Three shapes of failure

There are a few patterns I keep seeing in outages that defeat sampling.

One is the needle outage. A request pattern fires on a narrow slice of traffic: one tenant, one combination of feature flags, one upstream state. It triggers a cascade that amplifies across the stack. At 10k QPS the trigger fires twenty times a minute. With 1% sampling you expect to capture 0.2 of them. You won't have the trace. You'll have elevated latency on one downstream, and you'll spend the next hour guessing which upstream caused it. Clerk's September 2025 database incident had a version of this: connection recycling bursts happened within seconds every fifteen minutes, but monitoring sampled at sixty-second intervals, so a periodic pattern appeared as sporadic noise.

Another is the state-coupling outage. A piece of shared state, a cache key or a connection pool, transitions into a degraded mode through an ordering of events across three services. Each individual service's traces look normal. The problem lives in the composition, in the specific sequence. Sampling makes this unreconstructable, because a random subset of a sequence is not a sequence.

Then there's the silent-failure outage. A service fails in a way that looks like success. The error rate doesn't change. The latency doesn't change. A downstream starts doing the wrong thing with wrong data. By the time the customer-visible failure surfaces, the trigger is hours old and has fallen out of the retention window.

Not every outage fits these shapes. Cloudflare's July 2019 regex incident was pure CPU exhaustion: a WAF rule with a catastrophically backtracking regular expression pinned every edge server to 100%. The signal lived in host-level CPU metrics, plain as day, and no amount of better distributed tracing would have changed the outcome. The point isn't that sampling always fails. It's that for a specific class of incidents, the long-tail cross-service failures that fill the hardest postmortems, sampling is structurally the wrong primitive.

The cost problem is real, but mislocated

The usual response is that full-fidelity tracing costs too much.
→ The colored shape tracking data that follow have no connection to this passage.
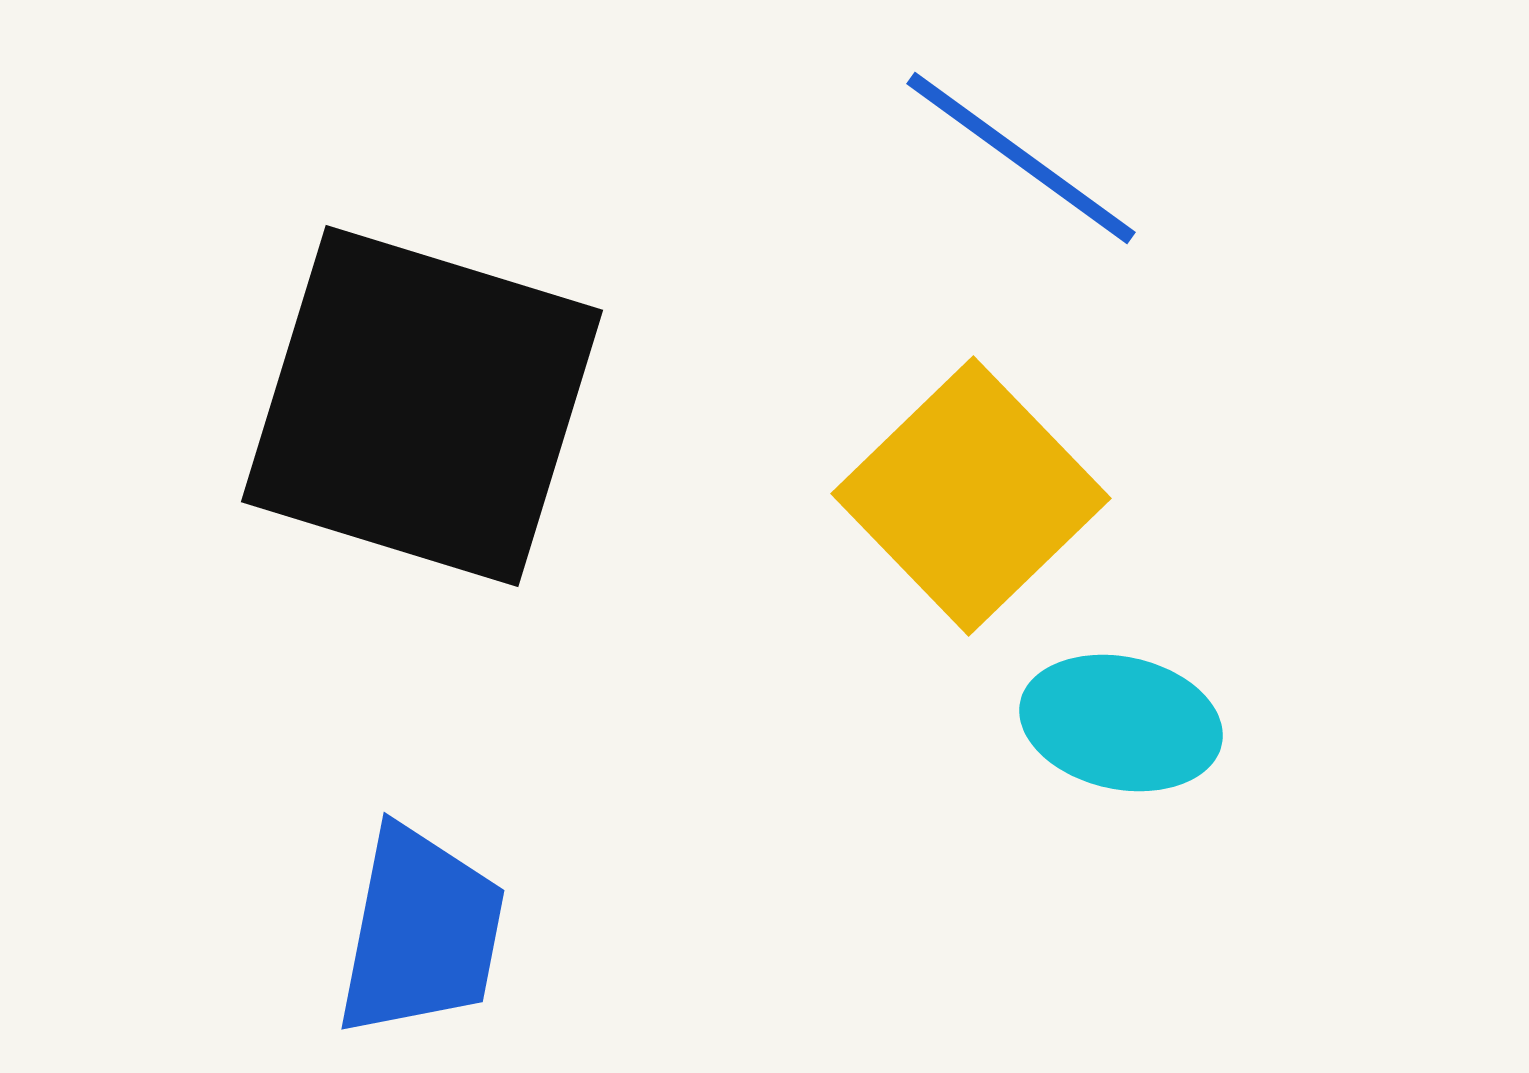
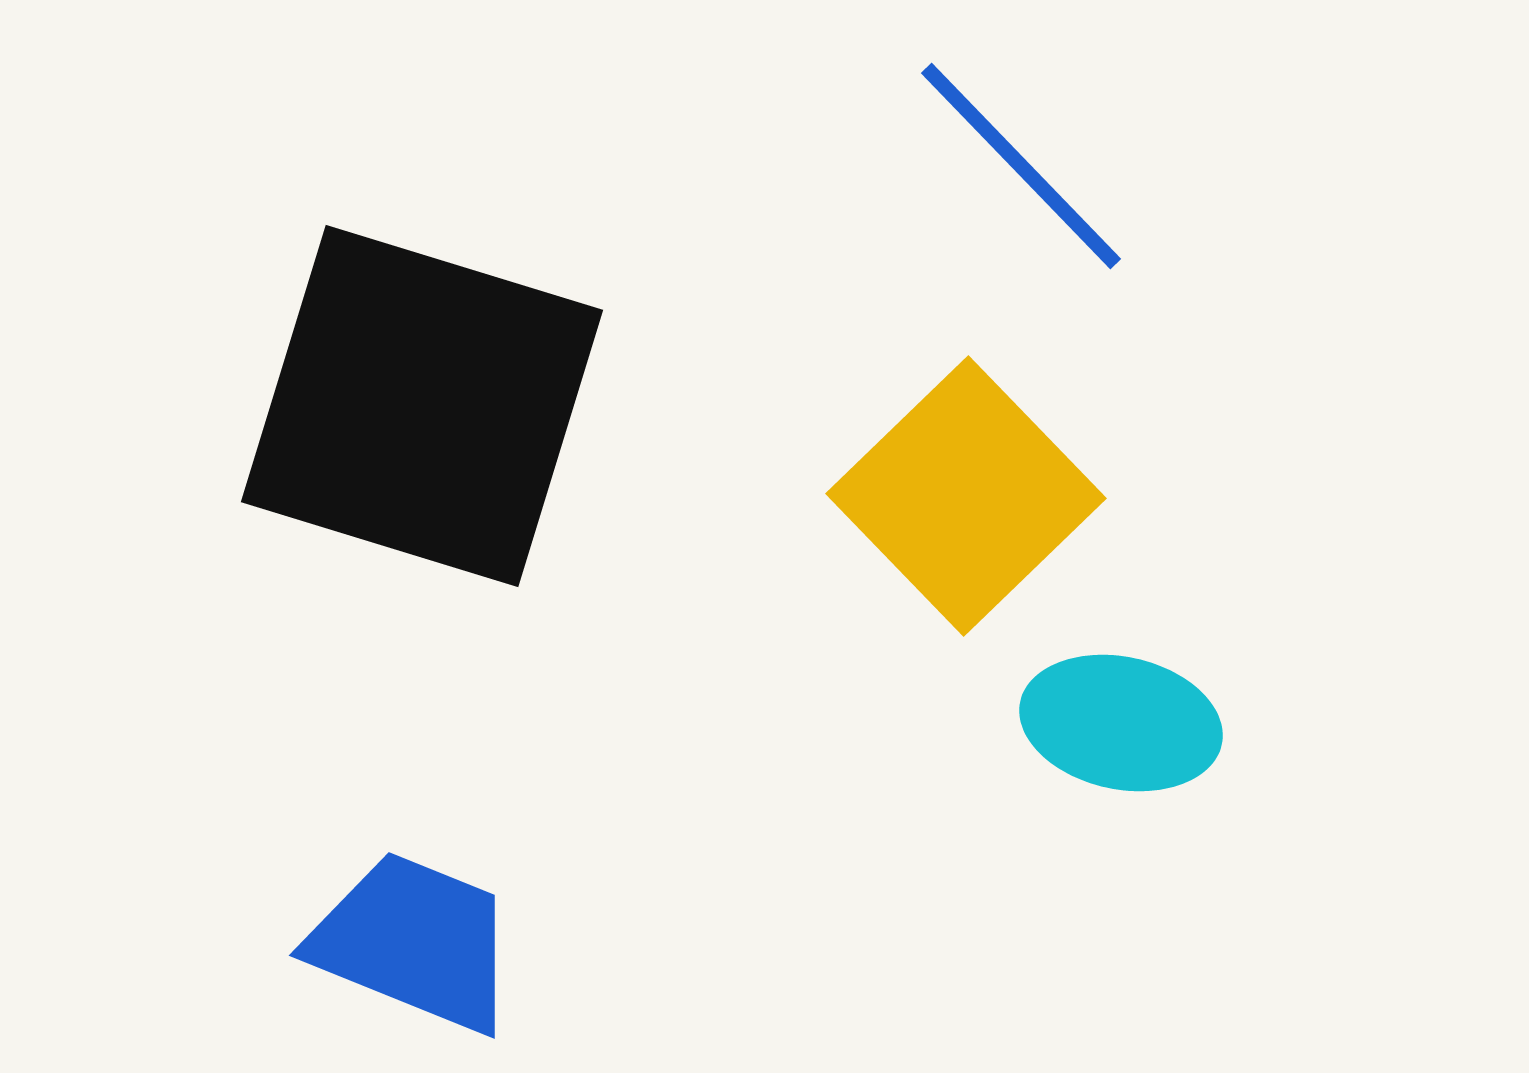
blue line: moved 8 px down; rotated 10 degrees clockwise
yellow square: moved 5 px left
blue trapezoid: moved 7 px left, 10 px down; rotated 79 degrees counterclockwise
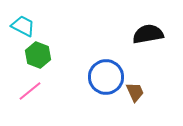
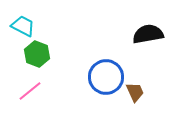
green hexagon: moved 1 px left, 1 px up
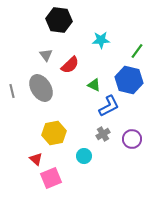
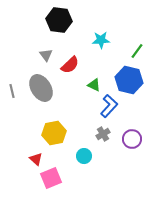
blue L-shape: rotated 20 degrees counterclockwise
At the shipping layer, this is true. Capturing every span at 100k QPS and sending it to a backend in real time would saturate your egress and multiply your observability bill by a number no finance team will approve. Sampling exists for a reason.

But there's a distinction that gets lost. There's a difference between capturing events in-process for a short window, which costs a few megabytes of memory per service, and shipping all events to a remote backend, which costs real money in network and storage. Those two costs can be separated.

A ring buffer that holds the last N seconds of spans in local memory and flushes only when something goes wrong pays for capture continuously and for shipping rarely. When the alert fires, the last N seconds of every involved service are already sitting in memory, waiting to be assembled into the actual trace. You didn't sample anything. You just delayed the shipping decision until you knew what mattered.

This is a different architecture, not a parameter tweak. The window is bounded, so triggers that predate it are still lost. The flush mechanism is new surface area. The SDK has to live in-process, which isn't how sidecar agents work. These are real constraints.

But the thing you get is concrete: at the moment the alert fires, the actual request chain that caused the failure exists. Captured. Readable. The incident is no longer the outlier your system was designed to discard. It's the event the whole pipeline was built to catch.

So what

I don't think sampling-based tracing is a mistake. It's a good solution to the wrong problem. The teams that love their tracing setup tend to have the easy kind of incidents, where the blast radius is wide enough that the signal survives sampling. The teams that keep getting burned are the ones who reach for their traces at 3am and find the cupboard bare at the moment that matters.

If that's you, the fix is not to tune your sampling rate. It's to notice that what you actually need is not observability. It's incident reconstruction. And those are different problems that want different architectures.